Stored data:
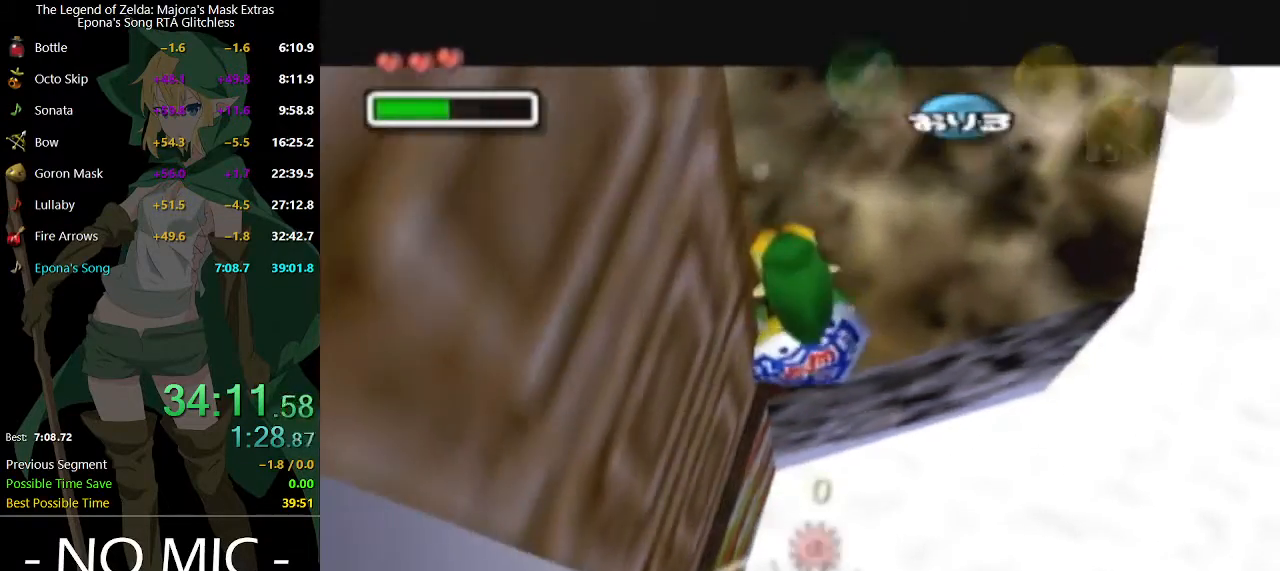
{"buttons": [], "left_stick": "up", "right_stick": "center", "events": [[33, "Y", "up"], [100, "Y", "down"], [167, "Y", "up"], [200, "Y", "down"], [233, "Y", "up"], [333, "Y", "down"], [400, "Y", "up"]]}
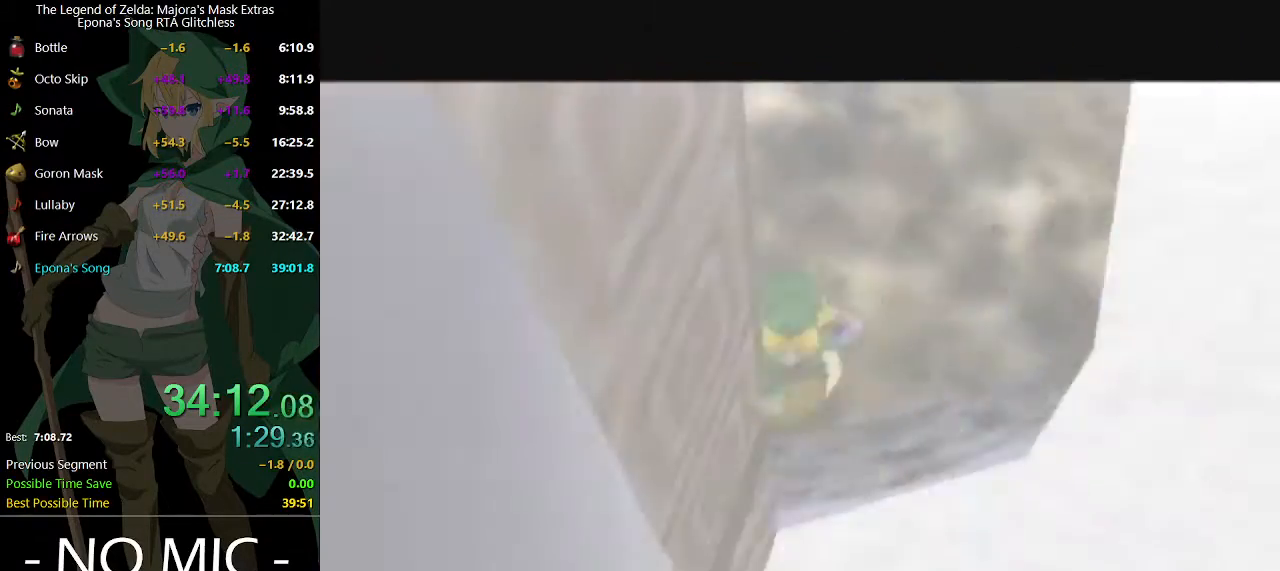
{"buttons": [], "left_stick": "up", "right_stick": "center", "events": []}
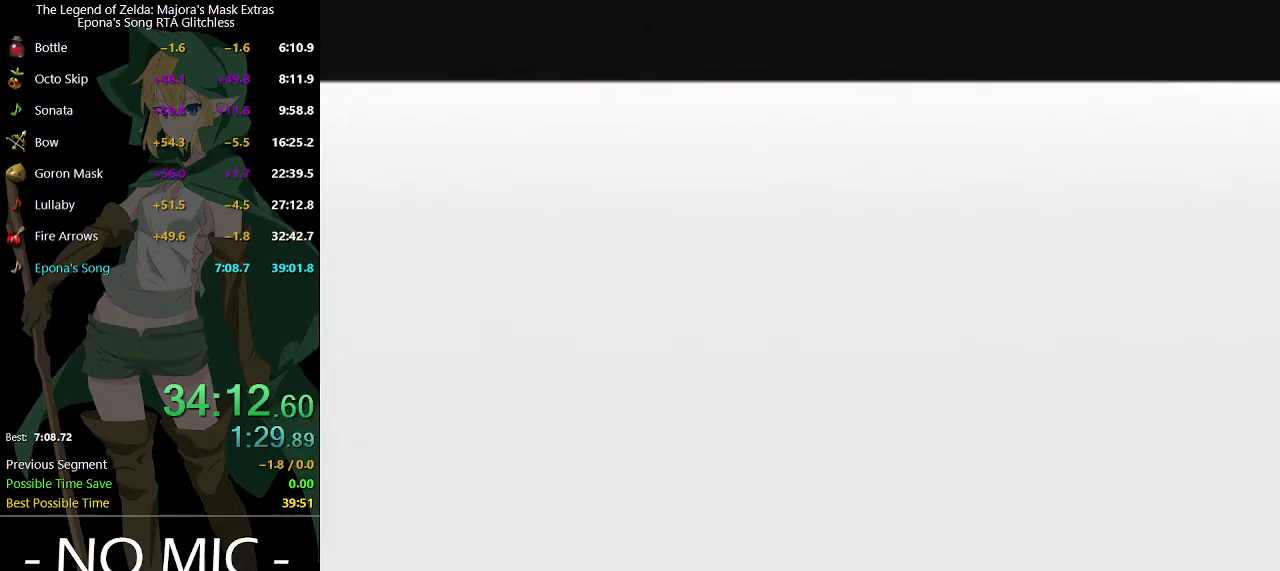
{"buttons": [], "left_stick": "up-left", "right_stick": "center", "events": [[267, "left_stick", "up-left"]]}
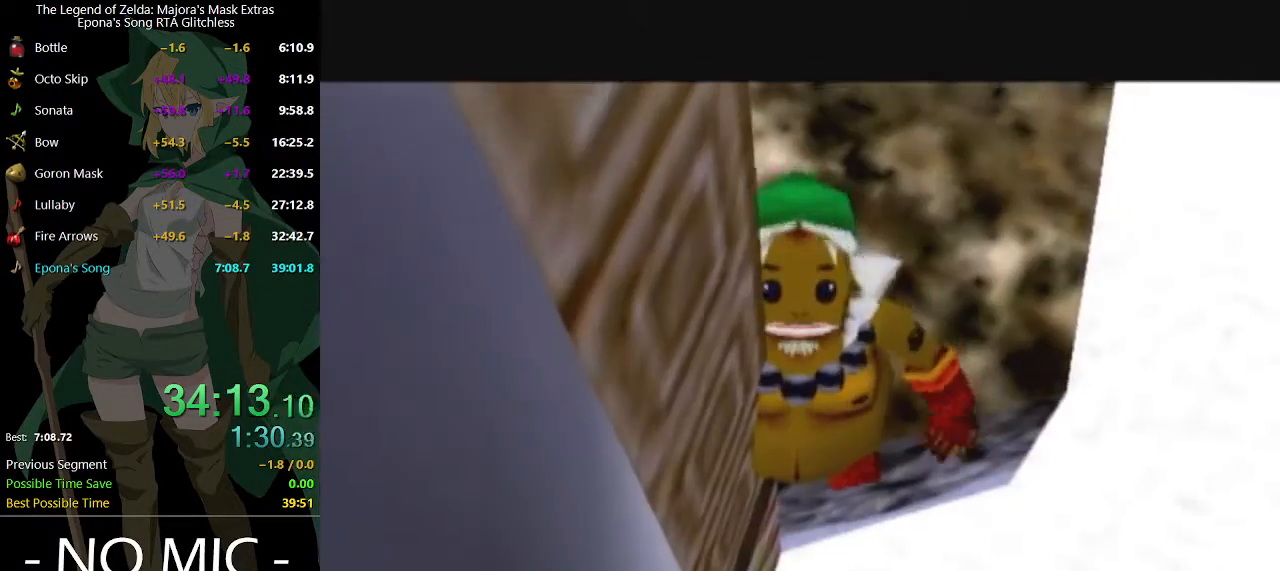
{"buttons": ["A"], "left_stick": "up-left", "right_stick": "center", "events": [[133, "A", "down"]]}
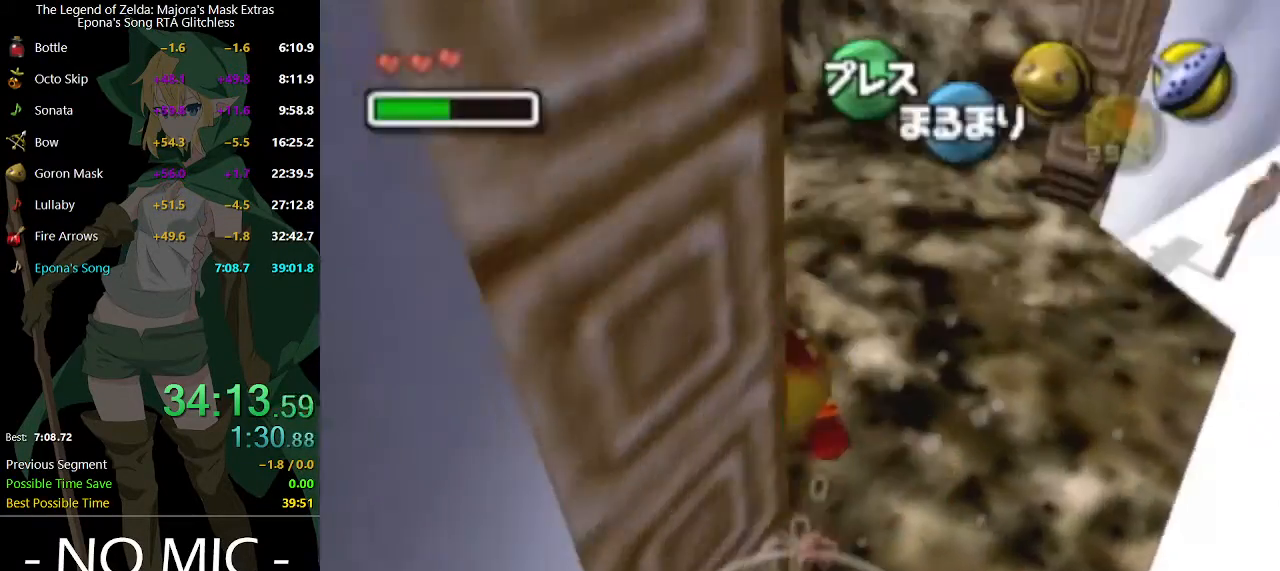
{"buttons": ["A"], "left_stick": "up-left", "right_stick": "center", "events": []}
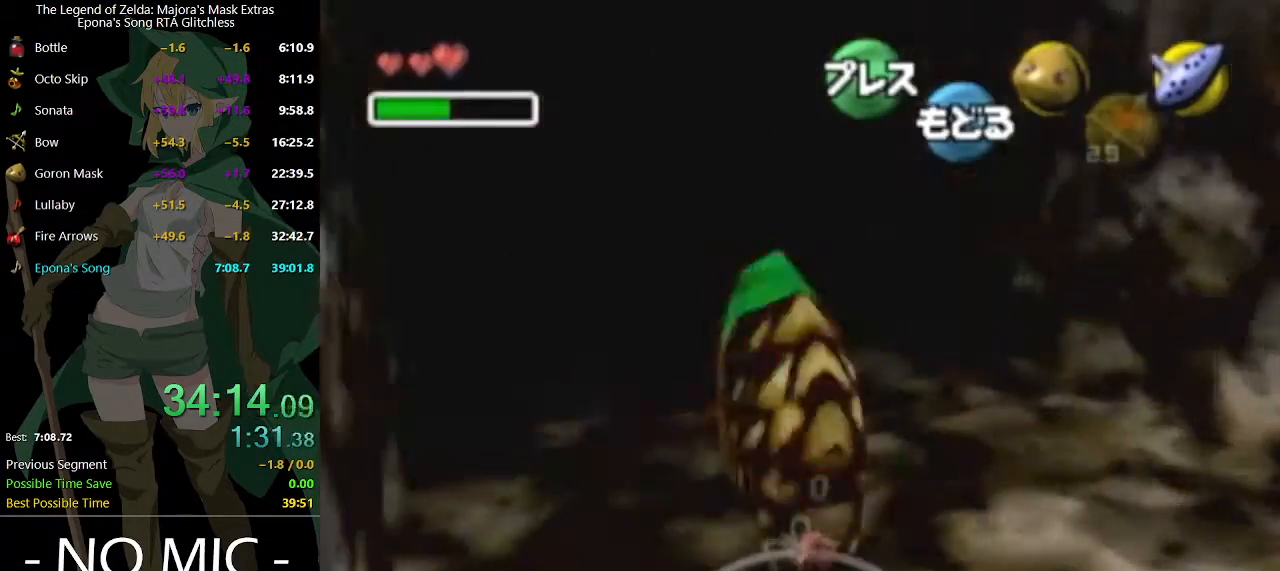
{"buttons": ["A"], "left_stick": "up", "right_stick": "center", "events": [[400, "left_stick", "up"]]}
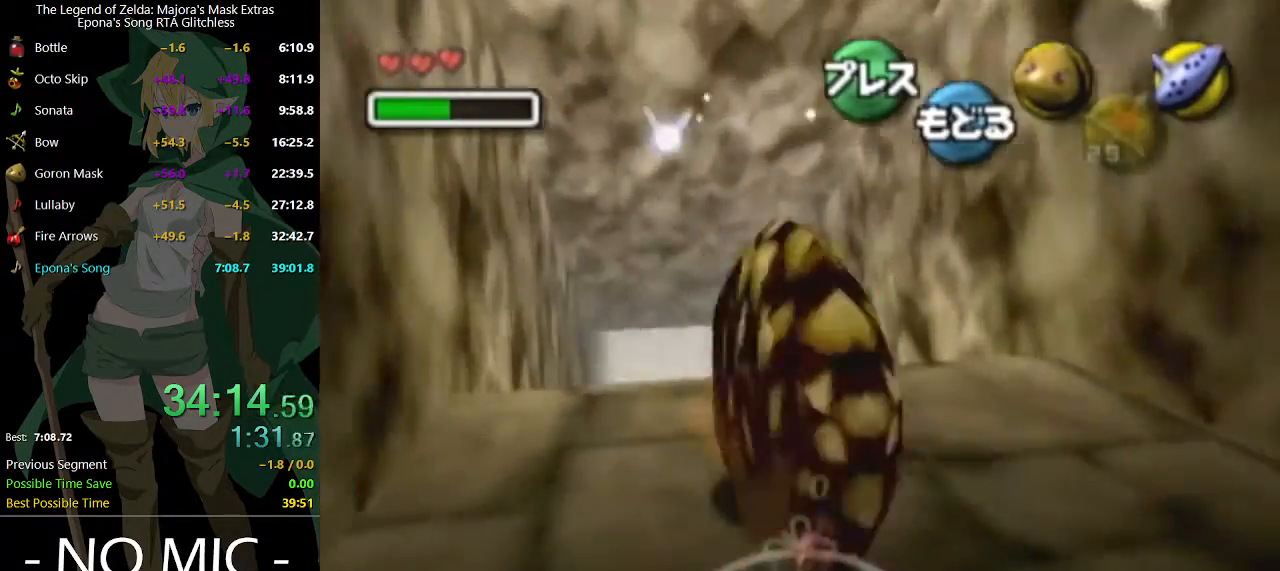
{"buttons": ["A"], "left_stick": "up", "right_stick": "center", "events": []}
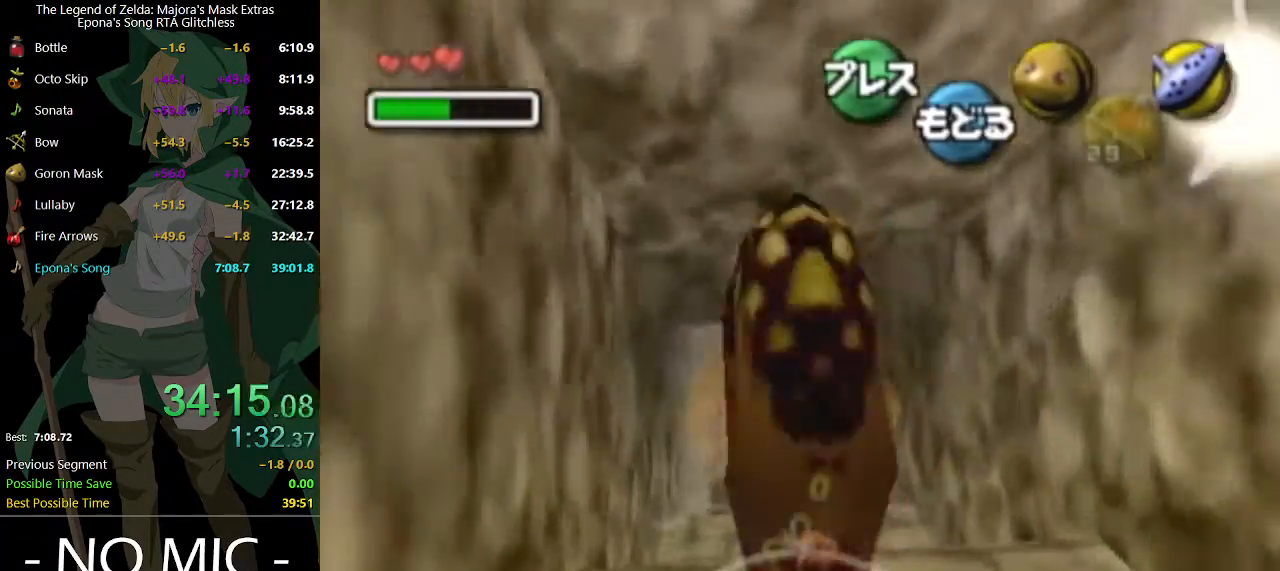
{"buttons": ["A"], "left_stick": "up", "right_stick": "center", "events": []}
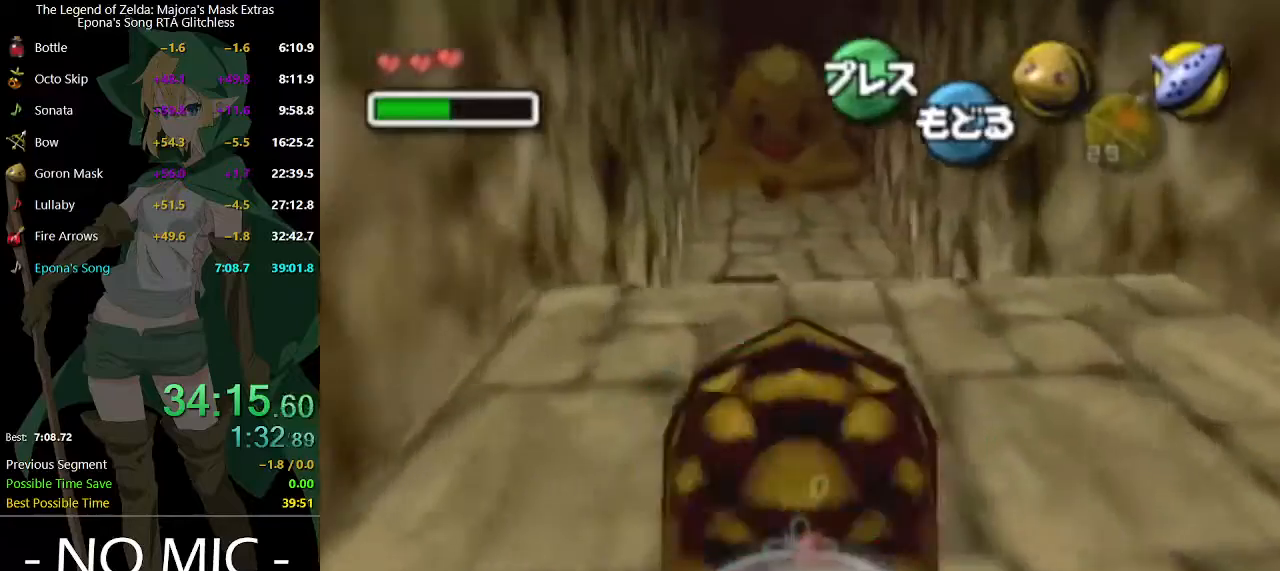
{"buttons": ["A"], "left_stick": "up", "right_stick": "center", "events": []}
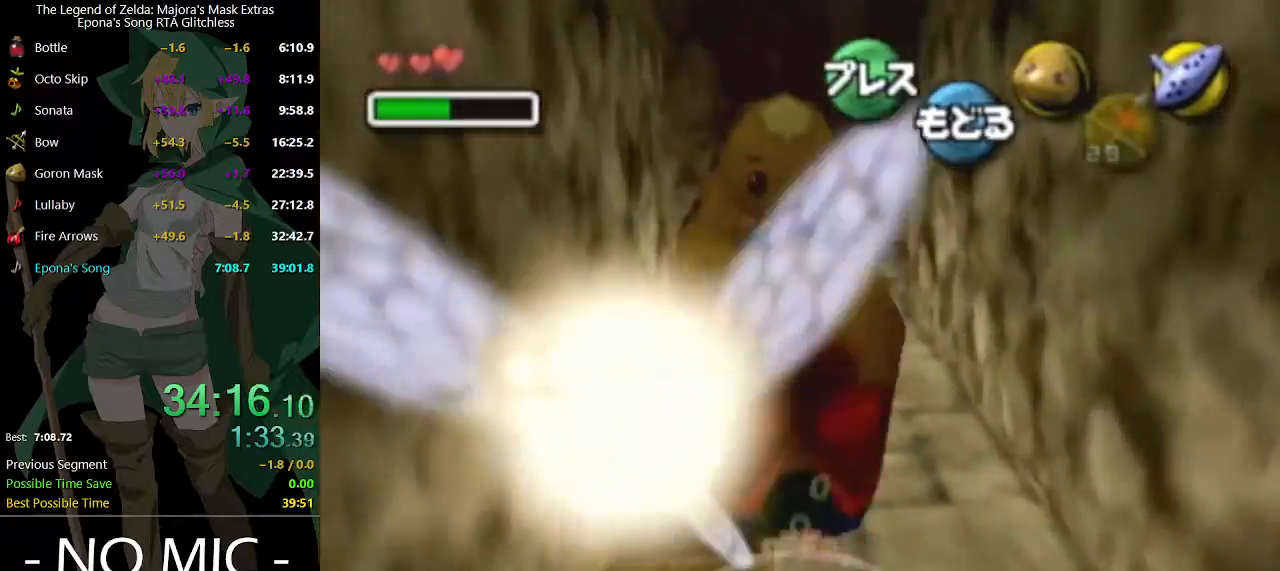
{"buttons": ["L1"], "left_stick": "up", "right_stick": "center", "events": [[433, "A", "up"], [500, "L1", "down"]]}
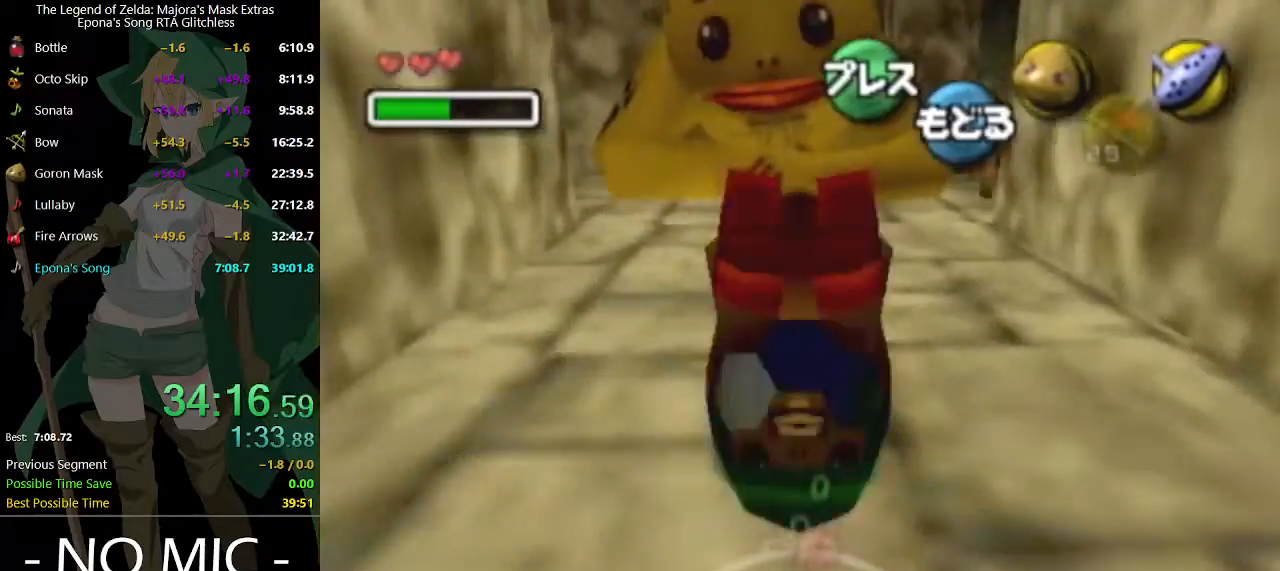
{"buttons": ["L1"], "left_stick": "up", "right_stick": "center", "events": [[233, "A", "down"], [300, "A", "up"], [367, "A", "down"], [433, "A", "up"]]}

*EXERCISE REQUIREMENTS*: This exercise needs every entry retyped exactly, with the pictures removed.

*TASK RESULT*:
{"buttons": [], "left_stick": "up", "right_stick": "center", "events": [[33, "Y", "up"], [100, "Y", "down"], [167, "Y", "up"], [200, "Y", "down"], [233, "Y", "up"], [333, "Y", "down"], [400, "Y", "up"]]}
{"buttons": [], "left_stick": "up", "right_stick": "center", "events": []}
{"buttons": [], "left_stick": "up-left", "right_stick": "center", "events": [[267, "left_stick", "up-left"]]}
{"buttons": ["A"], "left_stick": "up-left", "right_stick": "center", "events": [[133, "A", "down"]]}
{"buttons": ["A"], "left_stick": "up-left", "right_stick": "center", "events": []}
{"buttons": ["A"], "left_stick": "up", "right_stick": "center", "events": [[400, "left_stick", "up"]]}
{"buttons": ["A"], "left_stick": "up", "right_stick": "center", "events": []}
{"buttons": ["A"], "left_stick": "up", "right_stick": "center", "events": []}
{"buttons": ["A"], "left_stick": "up", "right_stick": "center", "events": []}
{"buttons": ["L1"], "left_stick": "up", "right_stick": "center", "events": [[433, "A", "up"], [500, "L1", "down"]]}
{"buttons": ["L1"], "left_stick": "up", "right_stick": "center", "events": [[233, "A", "down"], [300, "A", "up"], [367, "A", "down"], [433, "A", "up"]]}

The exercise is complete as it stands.